Supplied data:
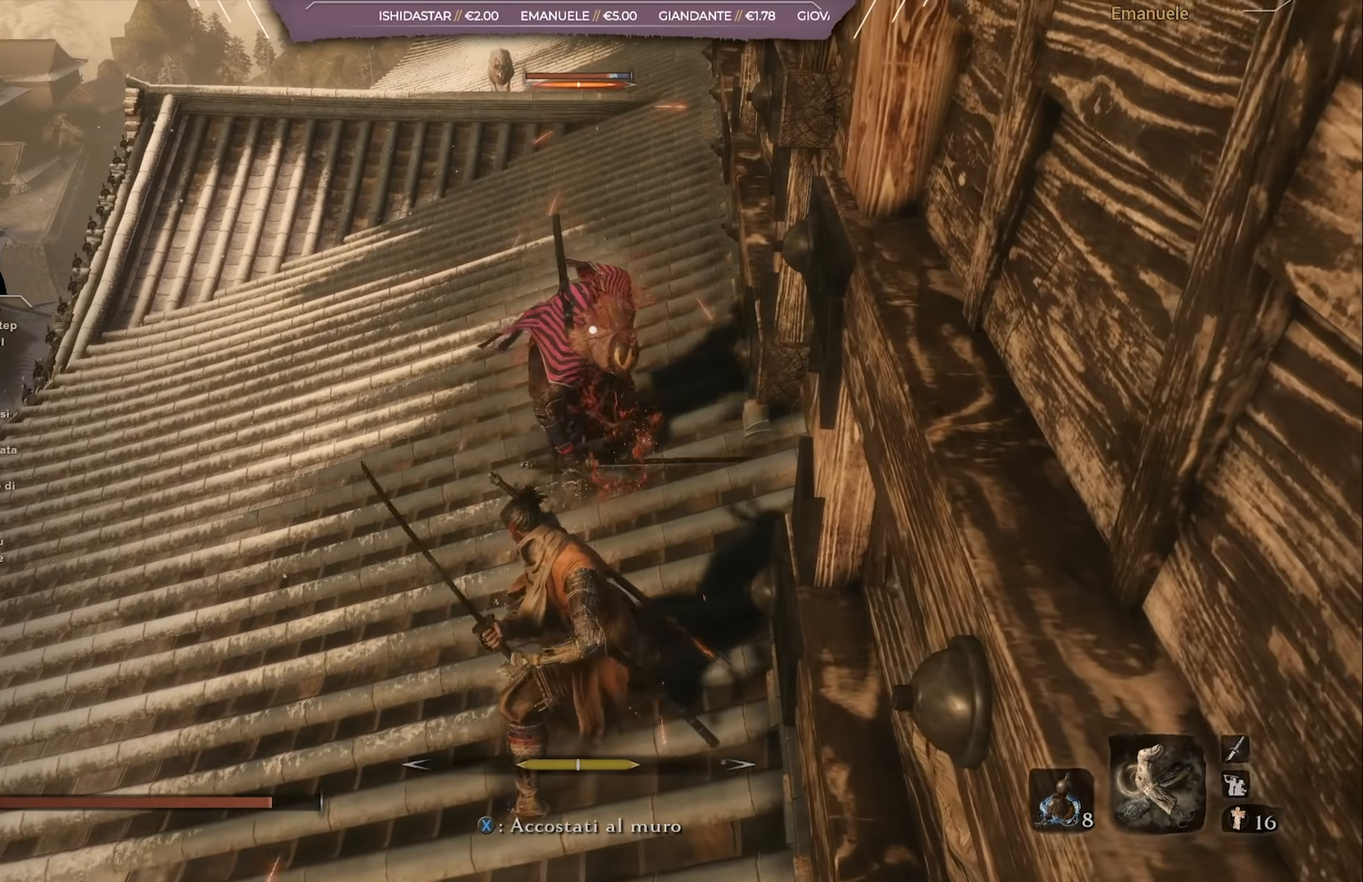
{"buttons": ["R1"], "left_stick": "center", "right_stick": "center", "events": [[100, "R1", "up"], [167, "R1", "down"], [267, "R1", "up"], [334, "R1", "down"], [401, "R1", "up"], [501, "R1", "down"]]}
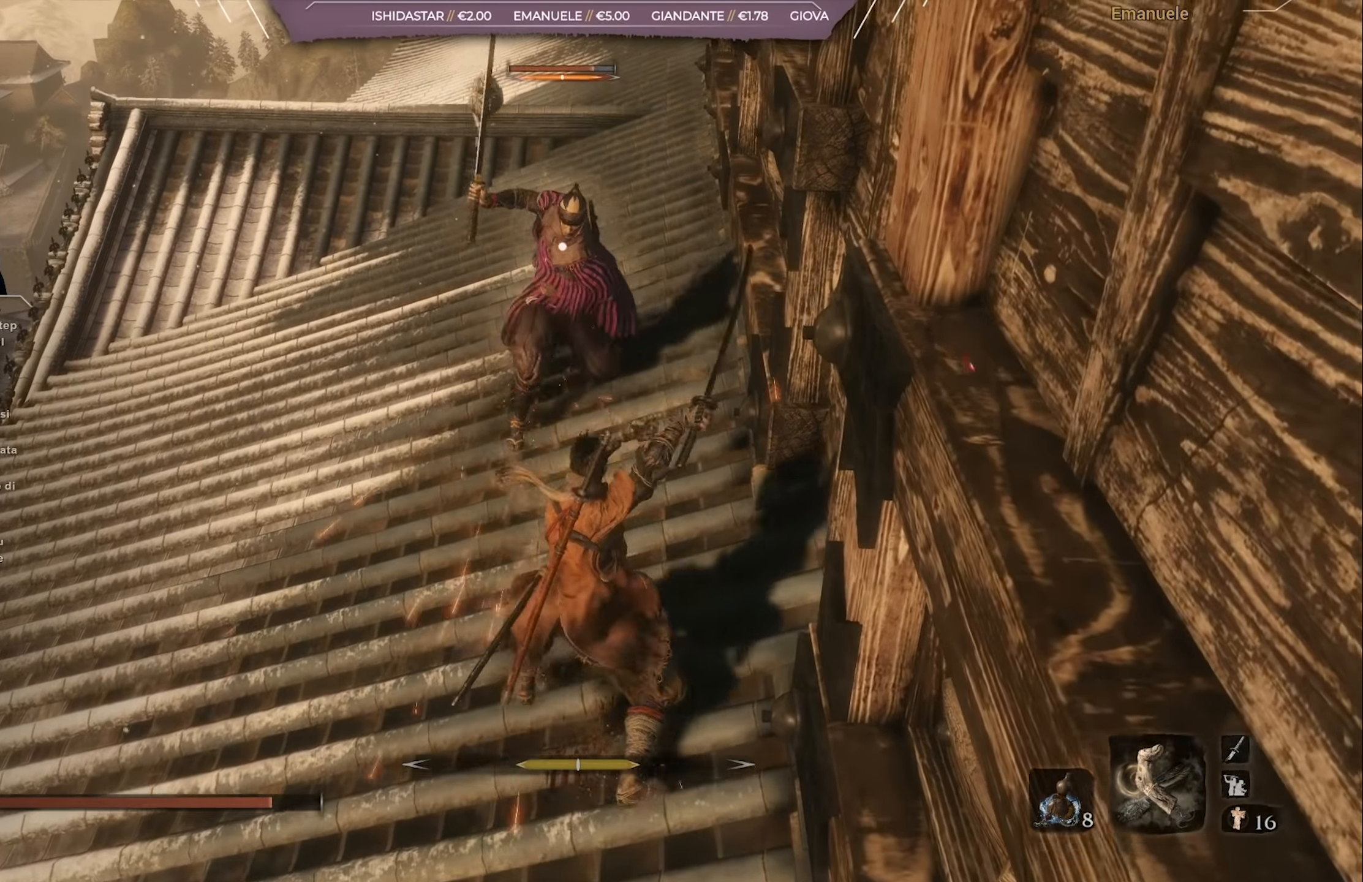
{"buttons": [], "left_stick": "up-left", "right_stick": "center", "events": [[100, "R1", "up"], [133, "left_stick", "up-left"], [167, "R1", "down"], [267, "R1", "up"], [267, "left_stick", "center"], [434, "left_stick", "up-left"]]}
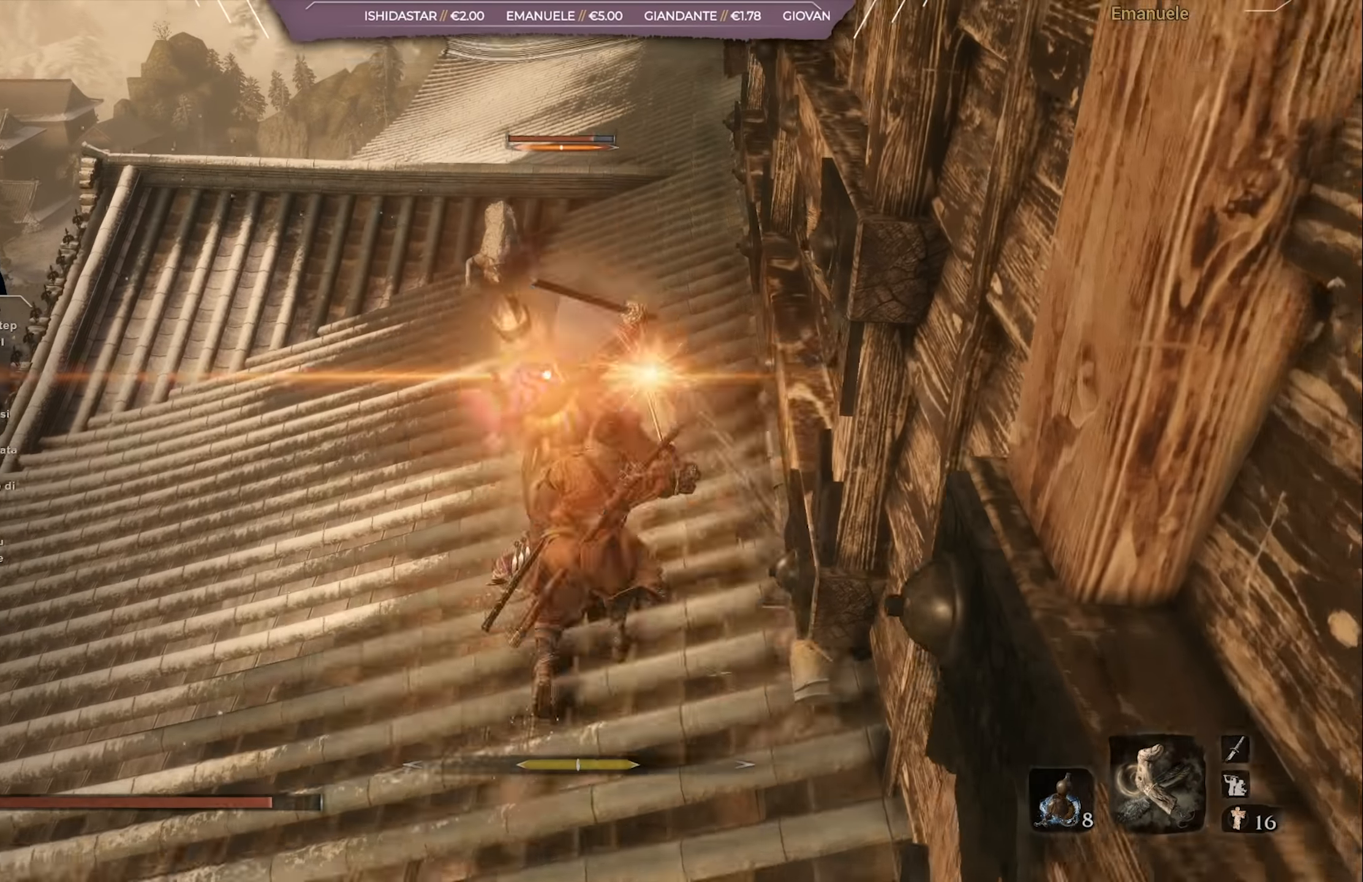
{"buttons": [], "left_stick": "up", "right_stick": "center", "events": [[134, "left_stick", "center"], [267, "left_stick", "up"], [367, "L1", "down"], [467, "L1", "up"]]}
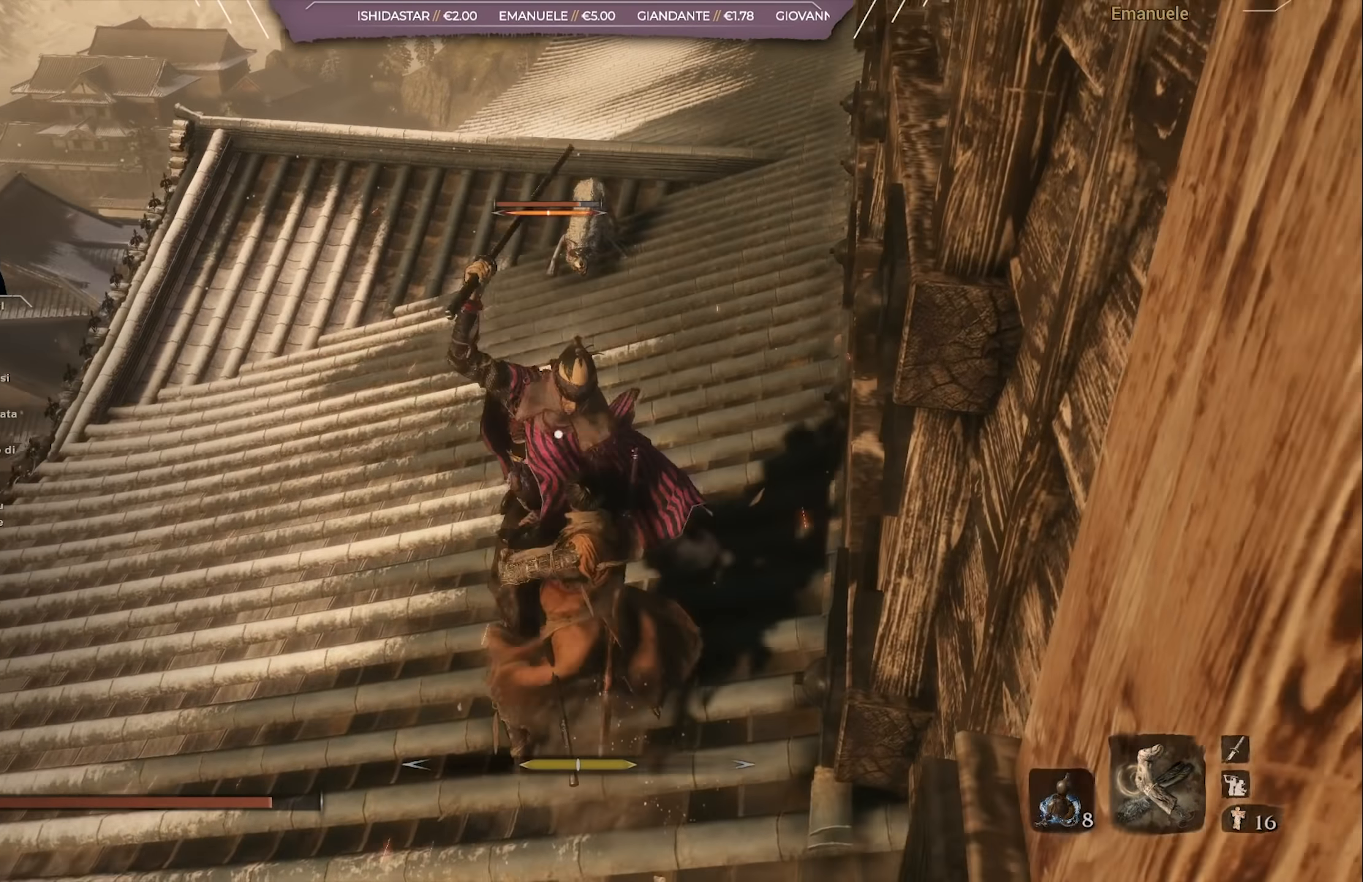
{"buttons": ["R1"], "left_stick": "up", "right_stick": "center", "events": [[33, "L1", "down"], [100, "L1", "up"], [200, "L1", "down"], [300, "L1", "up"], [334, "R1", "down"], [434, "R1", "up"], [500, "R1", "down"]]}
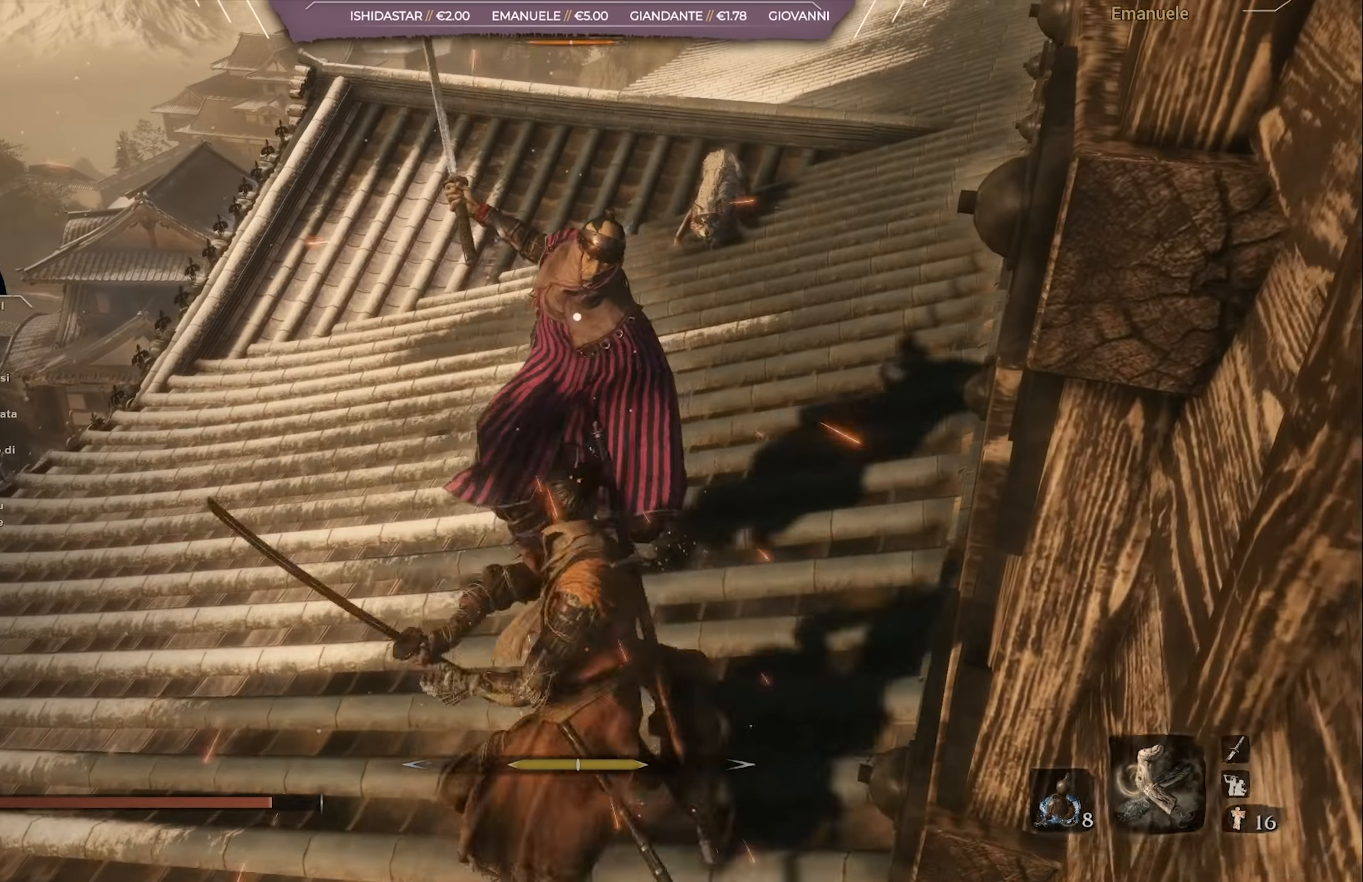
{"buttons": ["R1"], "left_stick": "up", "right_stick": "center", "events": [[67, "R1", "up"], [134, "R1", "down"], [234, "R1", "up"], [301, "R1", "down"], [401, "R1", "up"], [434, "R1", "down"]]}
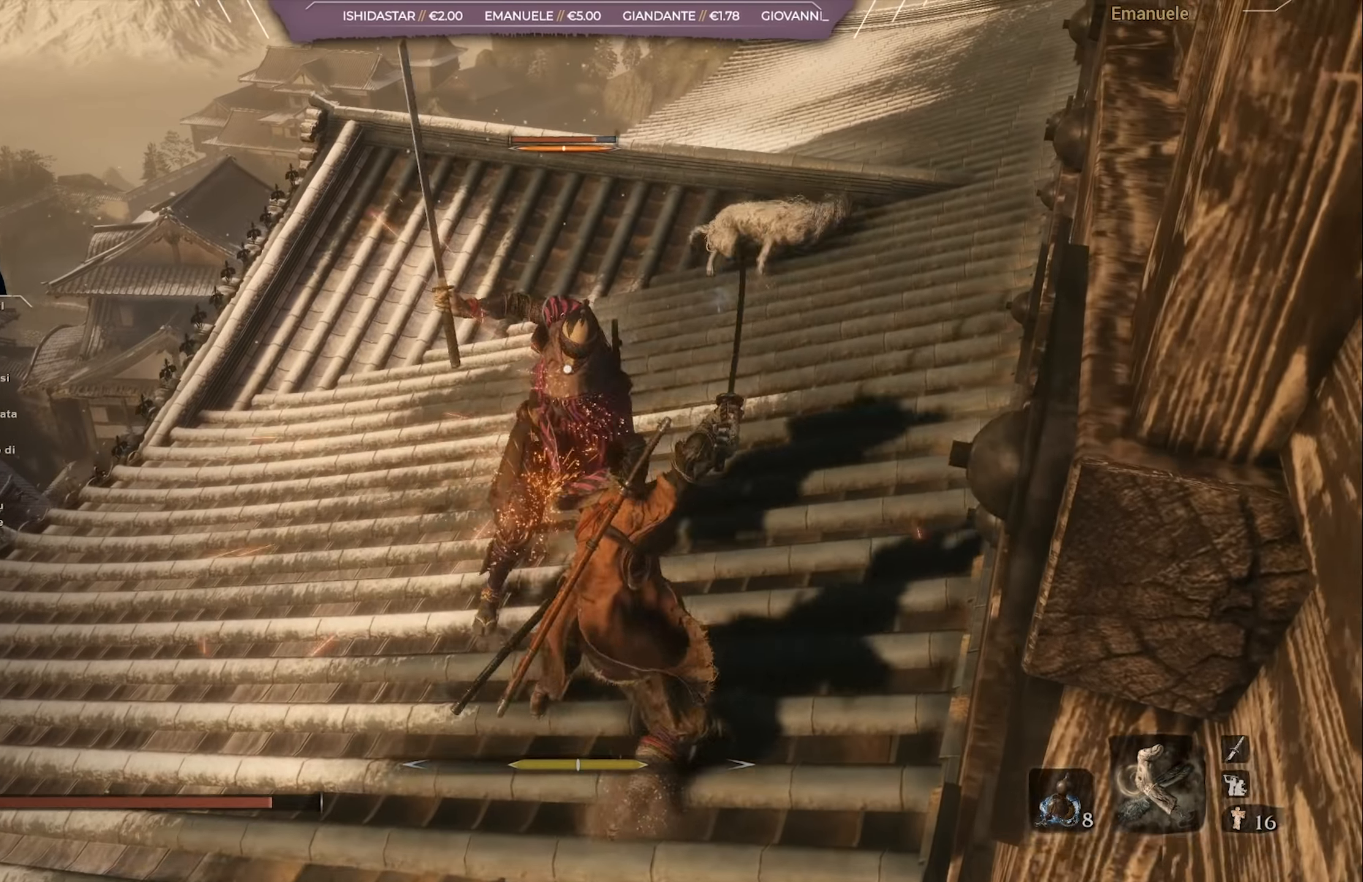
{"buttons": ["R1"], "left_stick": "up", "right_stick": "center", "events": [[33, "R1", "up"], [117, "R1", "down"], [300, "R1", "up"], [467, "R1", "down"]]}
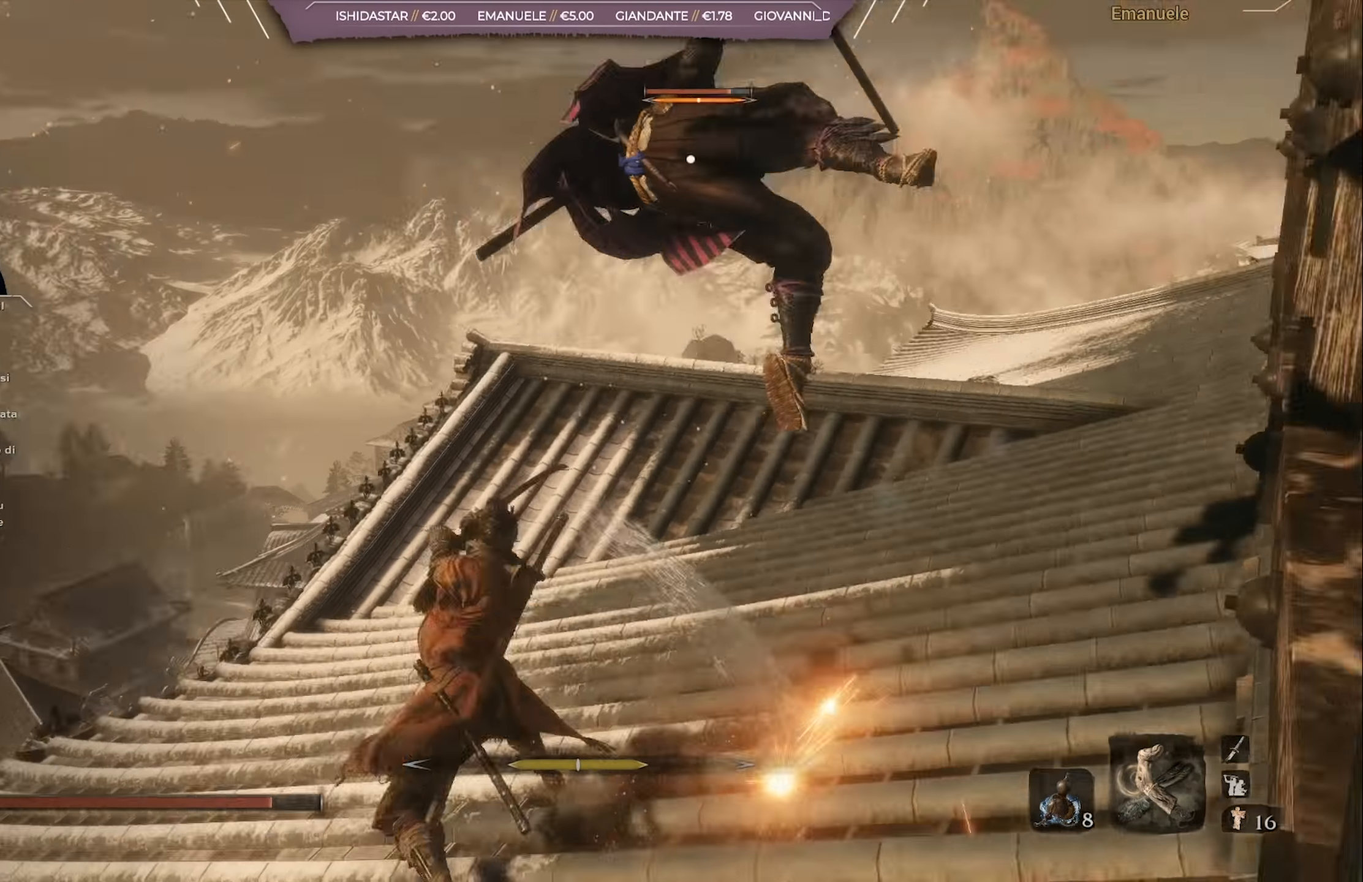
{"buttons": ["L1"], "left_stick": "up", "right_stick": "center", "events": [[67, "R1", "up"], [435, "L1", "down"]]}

What is expected: When you copy the entries above, keep every word exactly and omit the images.

Response:
{"buttons": ["R1"], "left_stick": "center", "right_stick": "center", "events": [[100, "R1", "up"], [167, "R1", "down"], [267, "R1", "up"], [334, "R1", "down"], [401, "R1", "up"], [501, "R1", "down"]]}
{"buttons": [], "left_stick": "up-left", "right_stick": "center", "events": [[100, "R1", "up"], [133, "left_stick", "up-left"], [167, "R1", "down"], [267, "R1", "up"], [267, "left_stick", "center"], [434, "left_stick", "up-left"]]}
{"buttons": [], "left_stick": "up", "right_stick": "center", "events": [[134, "left_stick", "center"], [267, "left_stick", "up"], [367, "L1", "down"], [467, "L1", "up"]]}
{"buttons": ["R1"], "left_stick": "up", "right_stick": "center", "events": [[33, "L1", "down"], [100, "L1", "up"], [200, "L1", "down"], [300, "L1", "up"], [334, "R1", "down"], [434, "R1", "up"], [500, "R1", "down"]]}
{"buttons": ["R1"], "left_stick": "up", "right_stick": "center", "events": [[67, "R1", "up"], [134, "R1", "down"], [234, "R1", "up"], [301, "R1", "down"], [401, "R1", "up"], [434, "R1", "down"]]}
{"buttons": ["R1"], "left_stick": "up", "right_stick": "center", "events": [[33, "R1", "up"], [117, "R1", "down"], [300, "R1", "up"], [467, "R1", "down"]]}
{"buttons": ["L1"], "left_stick": "up", "right_stick": "center", "events": [[67, "R1", "up"], [435, "L1", "down"]]}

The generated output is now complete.